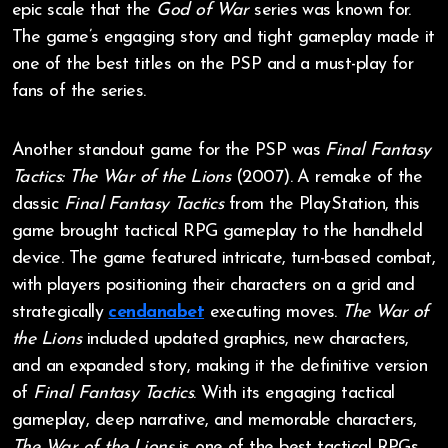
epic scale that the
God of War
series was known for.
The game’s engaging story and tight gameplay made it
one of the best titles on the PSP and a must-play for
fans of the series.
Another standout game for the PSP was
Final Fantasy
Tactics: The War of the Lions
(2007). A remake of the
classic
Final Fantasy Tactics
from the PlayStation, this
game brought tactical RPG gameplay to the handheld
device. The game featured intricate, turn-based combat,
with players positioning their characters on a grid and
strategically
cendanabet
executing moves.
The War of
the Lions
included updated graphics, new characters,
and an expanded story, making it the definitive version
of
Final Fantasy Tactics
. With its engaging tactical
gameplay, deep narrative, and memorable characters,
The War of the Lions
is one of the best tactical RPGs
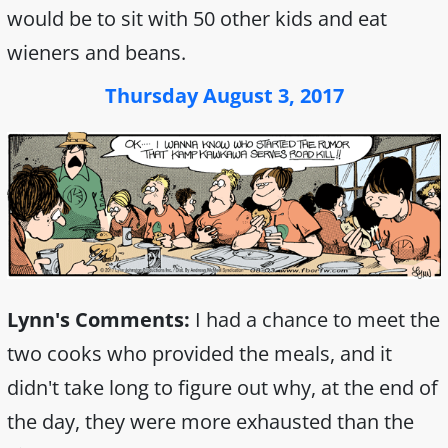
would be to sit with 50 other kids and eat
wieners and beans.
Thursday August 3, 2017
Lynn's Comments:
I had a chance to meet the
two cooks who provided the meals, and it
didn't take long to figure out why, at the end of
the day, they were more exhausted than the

• _WORK ITEM_
Nothing but the lines from the line with "and an expanded" through the last line of the listing should be copied, exactly and with both ends kept. Leave pictures out.

• _RESPONSE AREA_
and an expanded story, making it the definitive version
of
Final Fantasy Tactics
. With its engaging tactical
gameplay, deep narrative, and memorable characters,
The War of the Lions
is one of the best tactical RPGs
would be to sit with 50 other kids and eat
wieners and beans.
Thursday August 3, 2017
Lynn's Comments:
I had a chance to meet the
two cooks who provided the meals, and it
didn't take long to figure out why, at the end of
the day, they were more exhausted than the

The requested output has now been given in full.